掲載日 : [2009-01-14] 照会数 : 5169
<韓人歴史資料館>見て知る在日100年の生活
収蔵品を図録に
在日同胞100年の歴史を写真と解説、関連する文学作品などからの引用で立体的に浮き彫りにした『写真で見る在日コリアンの100年=在日韓人歴史資料館図録』(A4版159㌻、在日韓人歴史資料館編著)が明石書店から発刊された。掲載写真約700点余は在日韓人歴史資料館(東京港区、韓国中央会館別館内)の収蔵品が中心。一目で「在日コリアンの100年」を理解できるのが最大の特徴だ。
本名消された通信簿
解放喜ぶ手製太極旗
本書を開くと各頁に数点ずつ配した大判の写真が目に飛び込んでくる。解説は最小限にとどめ、写真の理解を助けるための脇役に徹している。各時代の文学作品などから抜粋した一文が当時の時代背景を如実に伝え、興味が尽きない。

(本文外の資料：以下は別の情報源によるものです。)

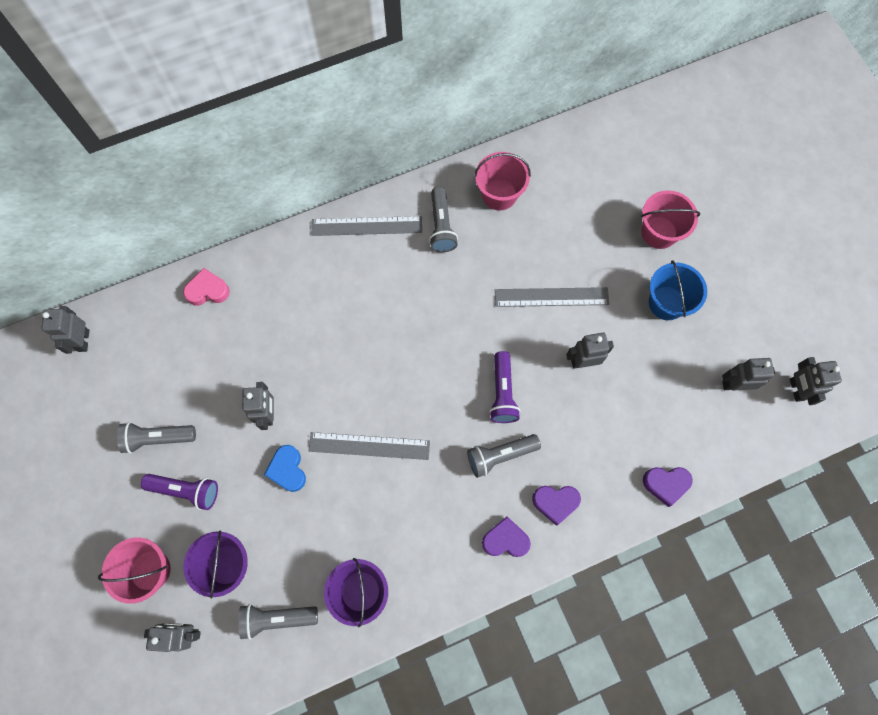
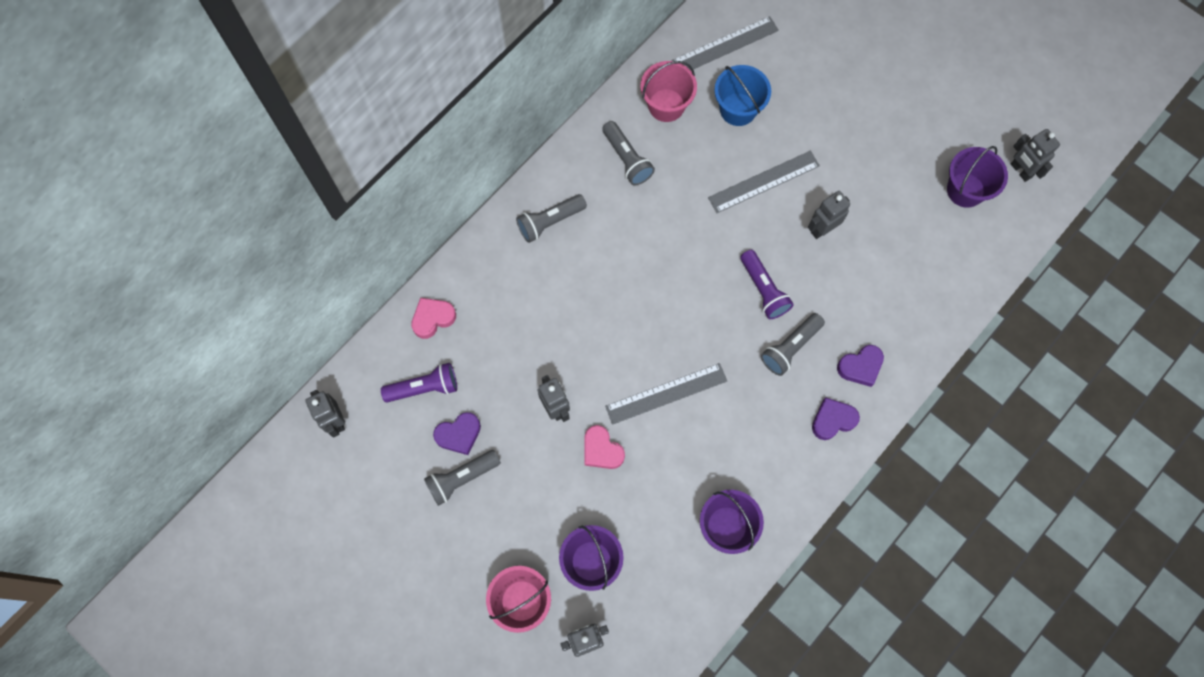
camera: 25 degrees left, 0 degrees up
purple flashlight [141,474,218,510] -> purple flashlight moved to [381,363,457,402]
grey flashlight [238,604,318,640] -> grey flashlight moved to [516,194,587,243]
blue heart [264,445,306,492] -> pink heart [584,425,625,469]
grey ruler [312,216,422,236] -> grey ruler moved to [672,16,779,70]
pink bucket [641,190,700,249] -> none
purple heart [643,467,693,507] -> purple heart moved to [433,412,481,455]
blue bucket [649,260,707,320] -> blue bucket moved to [714,65,771,126]
grey robot [722,358,775,390] -> purple bucket [947,146,1008,208]

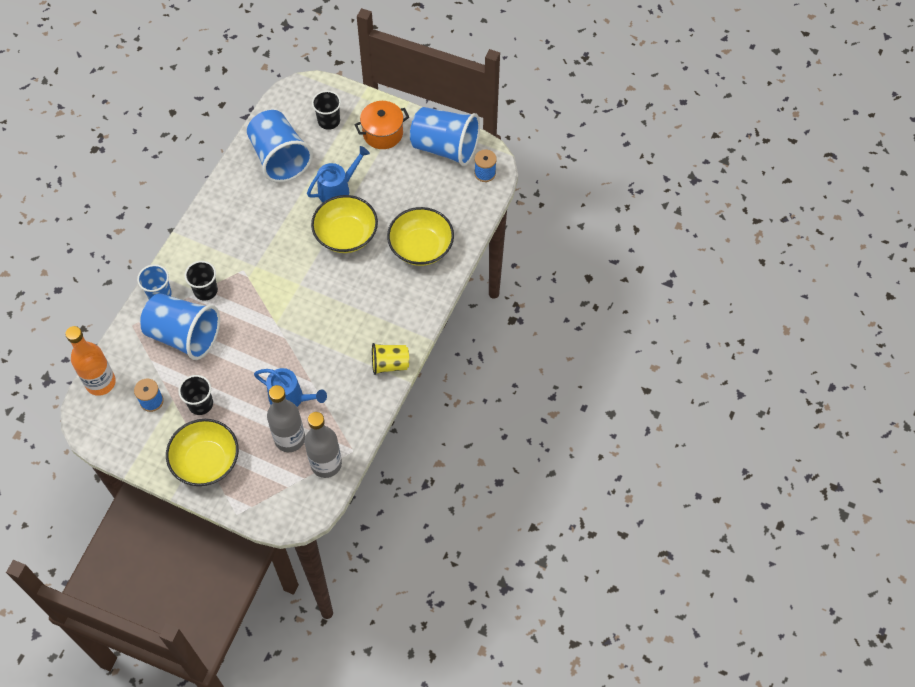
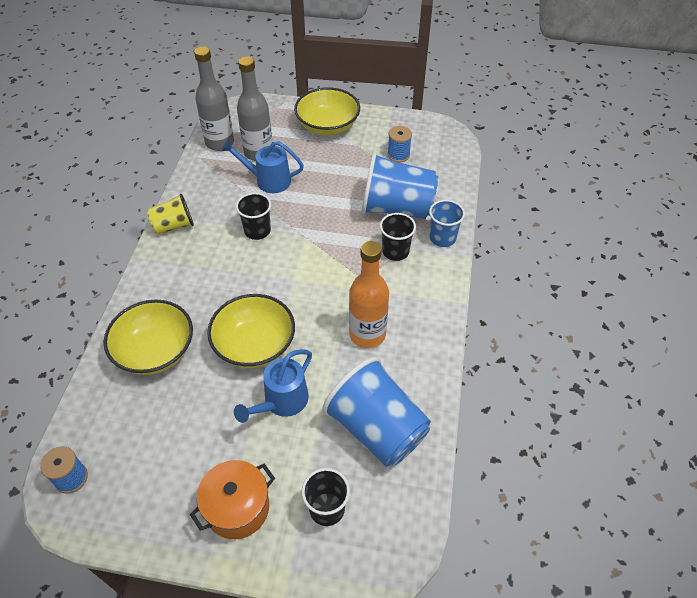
camera: 165 degrees right, 10 degrees down
orange bottle [65,326,116,396] -> orange bottle moved to [349,241,389,348]
black cup [178,375,213,415] -> black cup moved to [236,193,271,240]
blue cup [410,107,480,166] -> none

全20章構成。植民地下の渡航から始まり、在日韓国人が日本社会の最先端で活躍する現在までの姿を時系列で振り返る構成となっている。
一枚の切符が語る植民地下
東京行きと印刷された解放前の平安北道江界発の切符。当時は1枚の切符で韓半島と日本がつながっていたという現実をあらためて思い知らせてくれる。
第5章「解放前のくらし」には見慣れないヨガン(おまる)の写真が。これはトイレ事情が劣悪だった当時の在日同胞社会の住宅事情を物語るものだ。また、創氏改名で本名を消された通信簿からは「皇国臣民化教育の狂気」(第8章)がうかがえる。

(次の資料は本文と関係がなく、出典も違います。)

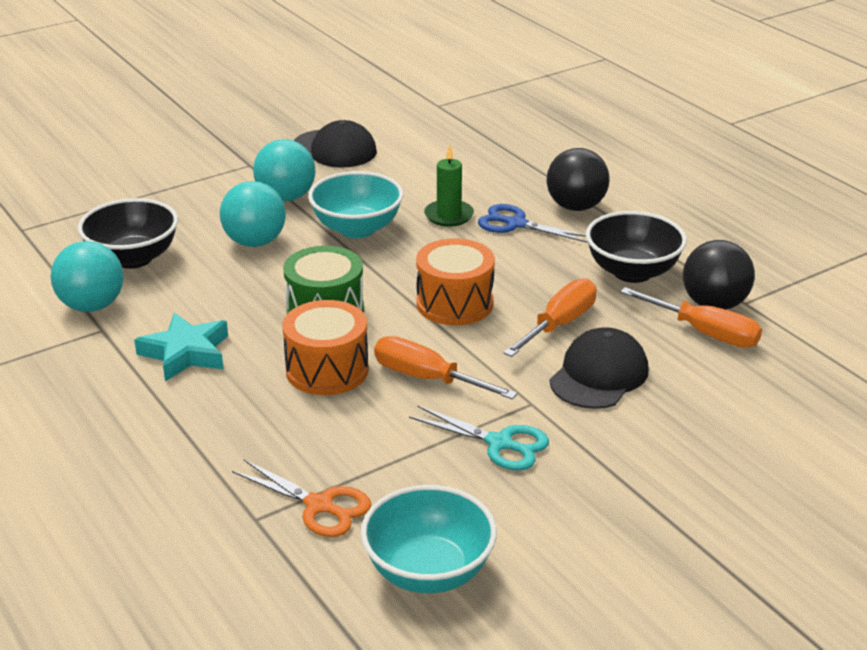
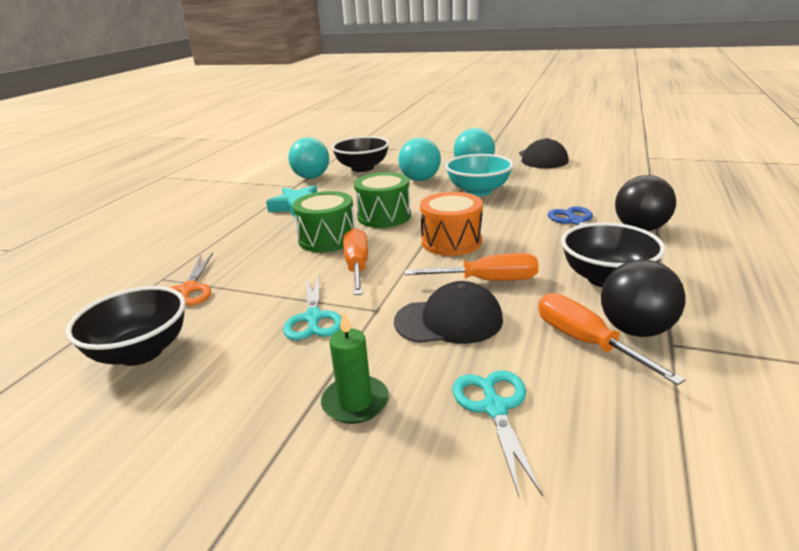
camera: 55 degrees right, 5 degrees down
orange drum [282,300,369,395] -> green drum [292,191,355,252]
turquoise bowl [361,485,497,593] -> black bowl [66,286,186,366]
green candle [424,144,474,227] -> green candle moved to [321,311,389,424]
orange screwdriver [620,287,762,348] -> orange screwdriver turned 150 degrees clockwise [538,293,686,385]
none -> turquoise scissors [452,370,543,497]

第9章「解放の喜び・帰国」を開くと、宮本百合子の著作『播州平野』の一節が引用されている。
「彼等の言葉は朝鮮の言葉であった。ひろ子が、この旅の往き来で見かけた朝鮮人たちはすべて西へ西へ、海峡へ海峡へと動いた」
どん底生活も子らに明るさ
第10章からは「戦後の在日」。解放の喜びは「手作り太極旗」にもうかがい知ることができる。物不足のなか、「日の丸」の赤い円に巴の半分だけ黒く塗り、四隅に卦をあしらった。各地でこのように作られた太極旗が少なくなかったという。写真を見る限り、生活はどん底でも、同胞集落で暮らす子どもたちの表情に不思議と暗さは見られない。
巻末には「在日100年年表」、寄贈者・提供者・協力者名、開設当時の賛同金拠出者の一覧を資料として掲載した。
24日に出版記念会
24日には韓国中央会館8階大ホールで出版記念会を開く。会費は『図録』付きで3000円。問い合わせは在日韓人歴史資料館(℡03・3457・1088)。
「さらに新資料を」姜館長の願い
姜徳相館長は『図録』の発刊が埋もれた資料の発掘の呼び水になればと、次のように語った。
写真を見て、解説を読み、当時の文学作品を通じて時代背景を読み取る三位一体の構成とした。背広を着てゲタを履いた写真を見れば、当時の在日同胞がどういう状態に置かれていたのかが分かるというものだ。
1世は懐かしい昔を思い出すことだろう。2世世代には祖父母が差別と監視という排外状況を克服し、日本社会に着実に根を下ろしてきた歩みに思いを馳せてほしい。日本の人たちには、見慣れた隣人から生活習慣の違いという新しい発見があるのを期待している。
『図録』が呼び水となって、もっともっと埋もれた資料が出てくることを願っている。